▶ What this task involves
Pull out each line of the records holding the string "LIST".

Pictures with circuit source files:
────────────────────

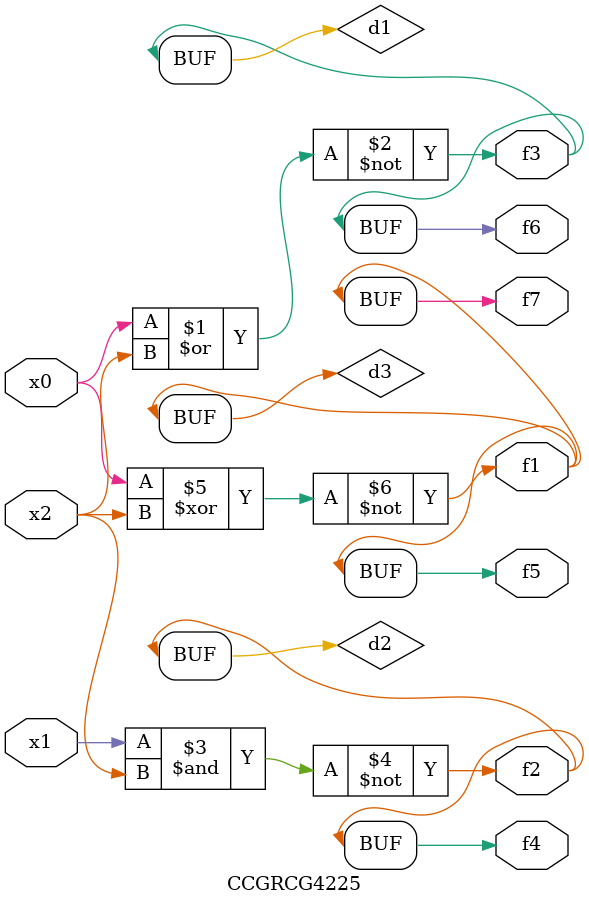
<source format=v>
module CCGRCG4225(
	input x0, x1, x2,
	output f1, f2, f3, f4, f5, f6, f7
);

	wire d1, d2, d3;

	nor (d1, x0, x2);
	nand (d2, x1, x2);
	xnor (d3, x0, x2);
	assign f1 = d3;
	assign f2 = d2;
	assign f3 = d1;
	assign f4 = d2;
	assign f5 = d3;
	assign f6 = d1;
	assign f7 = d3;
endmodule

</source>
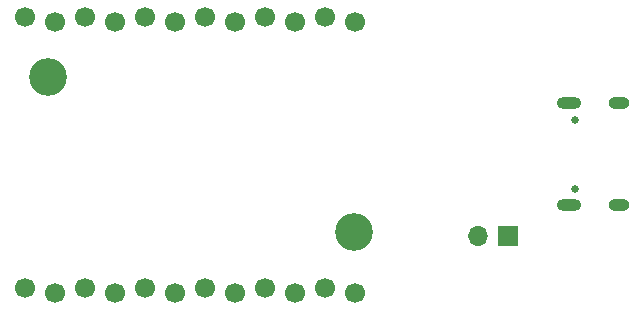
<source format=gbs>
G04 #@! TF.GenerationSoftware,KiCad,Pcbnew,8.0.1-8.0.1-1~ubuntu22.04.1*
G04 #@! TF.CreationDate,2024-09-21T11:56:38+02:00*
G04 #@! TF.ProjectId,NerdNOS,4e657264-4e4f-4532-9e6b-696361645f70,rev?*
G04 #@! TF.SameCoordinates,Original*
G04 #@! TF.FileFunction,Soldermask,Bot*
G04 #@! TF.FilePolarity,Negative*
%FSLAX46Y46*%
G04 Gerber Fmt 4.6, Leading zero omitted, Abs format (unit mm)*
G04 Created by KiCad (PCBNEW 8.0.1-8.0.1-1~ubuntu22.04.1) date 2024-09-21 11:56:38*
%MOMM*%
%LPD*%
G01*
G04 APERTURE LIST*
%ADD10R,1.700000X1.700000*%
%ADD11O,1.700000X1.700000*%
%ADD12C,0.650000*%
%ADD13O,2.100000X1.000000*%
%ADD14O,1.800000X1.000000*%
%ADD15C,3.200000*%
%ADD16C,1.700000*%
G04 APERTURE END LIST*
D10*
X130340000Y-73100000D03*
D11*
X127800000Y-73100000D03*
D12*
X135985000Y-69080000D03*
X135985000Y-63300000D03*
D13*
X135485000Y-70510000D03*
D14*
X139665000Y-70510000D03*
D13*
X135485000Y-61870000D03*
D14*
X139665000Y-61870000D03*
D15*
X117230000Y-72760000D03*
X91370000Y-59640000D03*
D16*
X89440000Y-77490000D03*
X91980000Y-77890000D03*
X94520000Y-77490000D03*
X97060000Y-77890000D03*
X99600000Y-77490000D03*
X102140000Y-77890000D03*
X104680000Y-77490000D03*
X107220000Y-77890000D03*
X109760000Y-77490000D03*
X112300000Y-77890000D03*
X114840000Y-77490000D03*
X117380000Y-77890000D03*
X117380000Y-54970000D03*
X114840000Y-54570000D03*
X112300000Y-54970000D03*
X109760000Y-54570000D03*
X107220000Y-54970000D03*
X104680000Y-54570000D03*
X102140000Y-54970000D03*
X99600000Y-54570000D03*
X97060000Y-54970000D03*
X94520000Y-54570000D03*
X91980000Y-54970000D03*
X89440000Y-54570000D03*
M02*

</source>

────────────────────

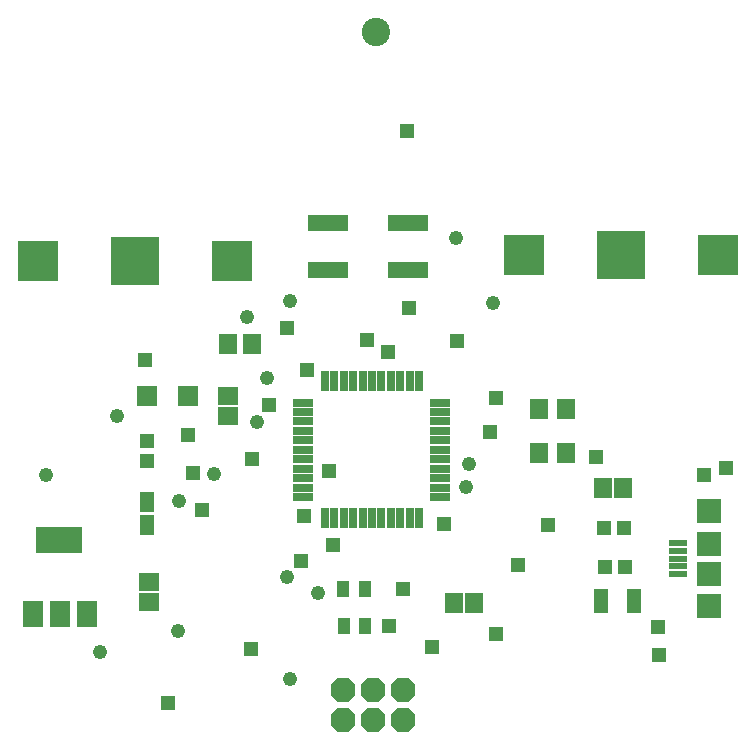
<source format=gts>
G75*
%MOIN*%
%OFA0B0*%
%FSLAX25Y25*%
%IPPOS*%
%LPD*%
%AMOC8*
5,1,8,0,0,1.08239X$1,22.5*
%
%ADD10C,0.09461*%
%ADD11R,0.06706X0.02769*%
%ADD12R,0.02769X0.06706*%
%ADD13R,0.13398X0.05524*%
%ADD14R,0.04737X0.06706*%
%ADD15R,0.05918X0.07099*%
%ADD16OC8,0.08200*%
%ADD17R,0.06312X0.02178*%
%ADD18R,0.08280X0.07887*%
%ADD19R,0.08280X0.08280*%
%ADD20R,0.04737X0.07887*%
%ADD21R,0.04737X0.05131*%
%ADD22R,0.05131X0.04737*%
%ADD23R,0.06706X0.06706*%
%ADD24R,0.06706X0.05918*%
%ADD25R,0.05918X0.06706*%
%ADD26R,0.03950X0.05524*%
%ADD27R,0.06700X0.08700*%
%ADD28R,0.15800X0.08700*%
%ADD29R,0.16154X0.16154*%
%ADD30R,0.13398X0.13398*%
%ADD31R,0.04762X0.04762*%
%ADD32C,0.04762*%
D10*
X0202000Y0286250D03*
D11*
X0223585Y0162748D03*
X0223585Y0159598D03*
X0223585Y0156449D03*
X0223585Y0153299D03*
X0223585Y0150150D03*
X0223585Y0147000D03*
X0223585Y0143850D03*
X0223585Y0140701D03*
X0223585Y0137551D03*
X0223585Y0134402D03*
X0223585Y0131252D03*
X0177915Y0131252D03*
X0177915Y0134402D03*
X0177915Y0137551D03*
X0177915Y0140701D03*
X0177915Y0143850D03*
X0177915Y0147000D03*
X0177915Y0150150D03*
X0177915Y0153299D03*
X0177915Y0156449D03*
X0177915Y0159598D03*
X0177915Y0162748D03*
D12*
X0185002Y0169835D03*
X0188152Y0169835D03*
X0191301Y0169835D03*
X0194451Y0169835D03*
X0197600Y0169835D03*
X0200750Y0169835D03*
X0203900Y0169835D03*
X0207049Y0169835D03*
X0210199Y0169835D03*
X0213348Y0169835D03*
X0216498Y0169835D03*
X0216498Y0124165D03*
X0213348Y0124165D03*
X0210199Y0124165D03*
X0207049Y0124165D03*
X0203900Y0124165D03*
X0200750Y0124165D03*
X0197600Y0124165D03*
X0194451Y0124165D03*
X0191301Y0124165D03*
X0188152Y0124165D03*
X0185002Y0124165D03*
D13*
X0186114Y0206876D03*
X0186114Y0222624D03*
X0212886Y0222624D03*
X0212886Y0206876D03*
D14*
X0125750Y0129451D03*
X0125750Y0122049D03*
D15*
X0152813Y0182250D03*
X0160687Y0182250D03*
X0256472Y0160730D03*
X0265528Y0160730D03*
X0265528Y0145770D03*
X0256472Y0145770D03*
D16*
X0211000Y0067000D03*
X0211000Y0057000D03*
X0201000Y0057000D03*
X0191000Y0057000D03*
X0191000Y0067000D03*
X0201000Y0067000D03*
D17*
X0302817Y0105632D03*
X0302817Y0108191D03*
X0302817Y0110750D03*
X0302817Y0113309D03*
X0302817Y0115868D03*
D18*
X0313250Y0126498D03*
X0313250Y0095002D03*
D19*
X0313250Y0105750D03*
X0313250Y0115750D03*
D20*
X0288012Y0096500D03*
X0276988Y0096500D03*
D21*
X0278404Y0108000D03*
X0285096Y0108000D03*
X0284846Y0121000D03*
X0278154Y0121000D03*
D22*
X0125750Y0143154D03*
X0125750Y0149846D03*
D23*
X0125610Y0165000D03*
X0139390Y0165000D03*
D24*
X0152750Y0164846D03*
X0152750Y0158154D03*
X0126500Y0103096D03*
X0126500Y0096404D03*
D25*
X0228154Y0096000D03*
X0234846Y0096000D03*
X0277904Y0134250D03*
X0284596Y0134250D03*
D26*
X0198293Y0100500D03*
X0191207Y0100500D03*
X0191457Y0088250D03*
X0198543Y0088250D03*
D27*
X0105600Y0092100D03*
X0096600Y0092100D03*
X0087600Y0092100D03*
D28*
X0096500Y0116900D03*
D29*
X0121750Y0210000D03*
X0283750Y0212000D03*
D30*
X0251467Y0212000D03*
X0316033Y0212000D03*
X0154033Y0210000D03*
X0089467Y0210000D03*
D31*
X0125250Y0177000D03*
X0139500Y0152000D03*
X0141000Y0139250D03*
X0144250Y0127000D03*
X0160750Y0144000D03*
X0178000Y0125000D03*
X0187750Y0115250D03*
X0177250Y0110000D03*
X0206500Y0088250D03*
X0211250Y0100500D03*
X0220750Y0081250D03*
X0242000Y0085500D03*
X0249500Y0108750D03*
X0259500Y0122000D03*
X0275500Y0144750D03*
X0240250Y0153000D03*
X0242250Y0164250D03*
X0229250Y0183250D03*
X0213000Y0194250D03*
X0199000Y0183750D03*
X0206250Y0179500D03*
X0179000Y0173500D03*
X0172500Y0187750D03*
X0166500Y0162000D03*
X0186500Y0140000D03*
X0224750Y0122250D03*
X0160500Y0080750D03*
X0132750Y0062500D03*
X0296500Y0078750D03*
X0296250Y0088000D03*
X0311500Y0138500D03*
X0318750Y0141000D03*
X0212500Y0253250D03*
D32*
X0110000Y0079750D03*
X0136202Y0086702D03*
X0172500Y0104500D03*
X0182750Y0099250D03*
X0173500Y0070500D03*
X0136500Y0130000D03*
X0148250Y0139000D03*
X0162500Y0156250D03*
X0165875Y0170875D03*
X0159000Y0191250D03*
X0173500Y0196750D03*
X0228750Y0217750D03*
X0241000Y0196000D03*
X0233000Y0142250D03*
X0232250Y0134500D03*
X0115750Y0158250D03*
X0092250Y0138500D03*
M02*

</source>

────────────────────

▶ Output below
G04 APERTURE LIST*
G04 APERTURE END LIST*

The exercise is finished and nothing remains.